Amid this dissension, we must do the hardest thing and recognize our hypocrisy despite the social advantages it brings: How do I demand respect of my philosophies and decisions, yet boldly deny the same to you?  How do I characterize a group of people without reflection, but except from that group the one neighbor or one coworker who somehow revealed her humanity?  Though it may be rehearsed, this practice continues in its counterintuitiveness.  Recall, for example, that Africans were happier as slaves than freed men and women, and indigenous people just wanted a westward vacation – this also is nothing new.  So, what do we see and fear in each other that justifies the active withholding of those rights we deem basic for ourselves?  This question is critical to beginning the process of national accord among current oppositional forces.  The ensuing dialogue, however, requires that we refrain from spouting canned justifications and retorts.  Rather, now is beyond time for analysis into how we created this sociopolitical impasse; honest inquiry into who we aspire to be as a people; and passionate advocacy from those who responsibly answer the call.
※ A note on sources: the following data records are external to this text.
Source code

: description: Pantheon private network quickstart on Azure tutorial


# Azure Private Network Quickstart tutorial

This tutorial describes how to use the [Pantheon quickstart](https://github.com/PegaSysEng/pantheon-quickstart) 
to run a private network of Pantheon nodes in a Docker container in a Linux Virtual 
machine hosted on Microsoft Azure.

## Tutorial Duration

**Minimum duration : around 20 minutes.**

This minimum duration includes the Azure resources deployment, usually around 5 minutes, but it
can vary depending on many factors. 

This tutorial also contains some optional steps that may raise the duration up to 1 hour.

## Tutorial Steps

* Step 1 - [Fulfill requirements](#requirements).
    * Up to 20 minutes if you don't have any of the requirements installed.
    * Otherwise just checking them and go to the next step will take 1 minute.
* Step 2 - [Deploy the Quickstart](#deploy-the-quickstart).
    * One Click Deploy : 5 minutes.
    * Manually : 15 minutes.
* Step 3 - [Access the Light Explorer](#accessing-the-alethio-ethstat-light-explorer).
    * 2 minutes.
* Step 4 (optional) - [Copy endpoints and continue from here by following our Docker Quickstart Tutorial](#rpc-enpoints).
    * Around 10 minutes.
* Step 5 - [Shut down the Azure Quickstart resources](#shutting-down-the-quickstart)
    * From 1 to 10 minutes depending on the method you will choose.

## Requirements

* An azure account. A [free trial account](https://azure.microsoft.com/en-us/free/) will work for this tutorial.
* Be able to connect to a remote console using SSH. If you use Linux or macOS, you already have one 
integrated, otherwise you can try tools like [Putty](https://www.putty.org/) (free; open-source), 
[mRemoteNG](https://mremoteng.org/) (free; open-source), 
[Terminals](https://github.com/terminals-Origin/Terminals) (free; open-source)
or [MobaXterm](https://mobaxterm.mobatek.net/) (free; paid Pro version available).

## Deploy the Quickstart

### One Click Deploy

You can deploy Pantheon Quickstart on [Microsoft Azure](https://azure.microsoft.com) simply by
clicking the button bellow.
I predict that things will get worse for American interpersonal relations before they get better – change is hard.  Despite the current level of unrest observed in communities and Congress, within protests and the White House, I nonetheless have faith that there are more of us who value the outcome that results when we want as much for our neighbor as for ourselves.  More importantly, these times have revealed the deep chasms that now seem uniquely formed to the contours of the challenging circumstances we now face.  This signals to me an historic window of opportunity to not only showcase our better angels but to save our very souls.